_Document extract_.
***

The inspiration is running low as I have been laid out with a sinus infection over the past few days. But I did have a thought, that tied into another thought, and, if I’m lucky, those thoughts might just birth a blog post that makes sense.
My sense of memory is very strongly tied into my sense of smell. Certain smells remind me of certain people, places, and experiences. I also use smell in my creative process to develop characters, be they for stories or for roleplaying games, or what have you. It is most readily evident in my live action roleplay characters, as I tend to wear specific scents for specific characters. And the scary part is I remember them.
Aislinn Davis – Warm Vanilla Sugar & Cotton Blossom (Bath and Body Works)
Dovasary Windemere – Sensual Amber (Bath and Body Works)
Esther Julian – Bright Crystal (Versace)
Delilah Croft – Secret Wonderland (Bath and Body Works)
Betsy Martin – Black Amethyst (Bath and Body Works)
I still have all of these scents in my collection here at home and, whenever I smell them, I am reminded of the stories woven by and around these characters and the stories still yet to be told. It makes me smile.
Now, I have a rule when it comes to scent and it goes for both men and women: They should never smell you coming but, once you pass, they should not be able to forget you. The point of the scent is to draw someone in, not repel them like a force field. Draw them, illicit a smile, seduce them, implant yourself in their memory. That is the point.
I have a love/hate relationship with my sense memory. I remember the first time I activated it. It was a boy, my mom’s boss’s son. I had a huge crush on him and only saw him during the summer. He wore Tommy Hilfiger. I didn’t know it at the time but, while my mother and I were perusing the perfume store, I picked up the cologne and smelled it and all I knew in that moment was him. His voice, his laugh, his playful hug, the cookies he brought every morning. I eschewed the pansy little scent stick, and asked my mom for a Kleenex, which I covered with the scent. When I took it home, I kept it in a plastic bag to preserve it, along with the one letter that he sent me. Yes, I was a bit of a sap at fourteen years old.
Flash forward almost ten years to the first summer that my husband and I spent apart when we were dating, I took his college sweatshirt home with me. When my mom found it, she said it needed to be washed. I grabbed it from her and told her no, that was the point. I slept with that thing every night for the three months. I could smell both of us mingled on it by the end of the summer and it gave me a great deal of comfort. When people pass me and smell like friends or family members, I often turn, expecting to see them somewhere around me, even though I consciously know they aren’t there. But the memories are and those remind me that I am never really alone.

***

[Data entries]
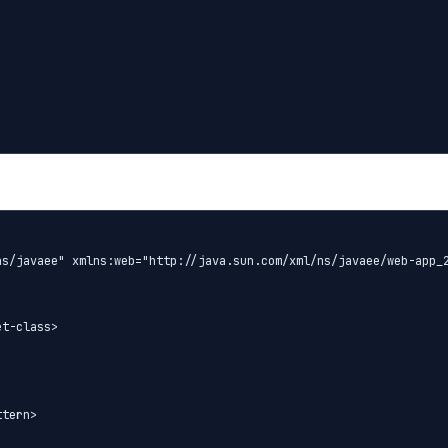
s/javaee" xmlns:web="http://java.sun.com/xml/ns/javaee/web-app_2
t-class>

tern>
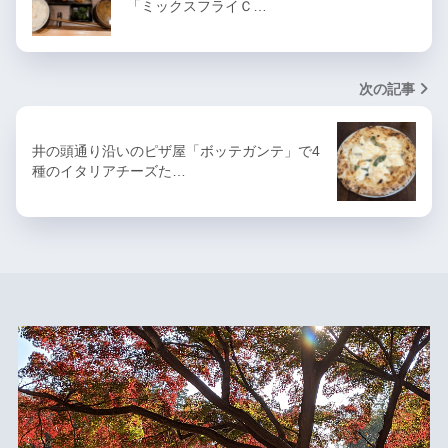
「ミックスフライＣ…
次の記事
井の頭通り沿いのピザ屋「ボッテガンテ」で4
種のイタリアチーズた…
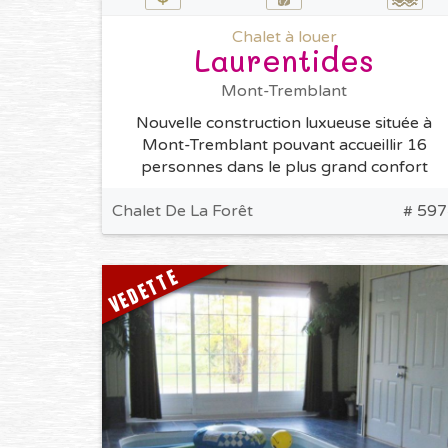
Chalet à louer
Laurentides
Mont-Tremblant
Nouvelle construction luxueuse située à
Mont-Tremblant pouvant accueillir 16
personnes dans le plus grand confort
Chalet De La Forêt
# 597
VEDETTE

***

_Goal of the exercise_.
Rewrite the post on scent and memory between "Delilah Croft –" and "makes me smile.", inclusive, putting "cabinet" in place of "collection". The rows are separate from the post on scent and memory.

_Response for this exercise_.
Delilah Croft – Secret Wonderland (Bath and Body Works)
Betsy Martin – Black Amethyst (Bath and Body Works)
I still have all of these scents in my cabinet here at home and, whenever I smell them, I am reminded of the stories woven by and around these characters and the stories still yet to be told. It makes me smile.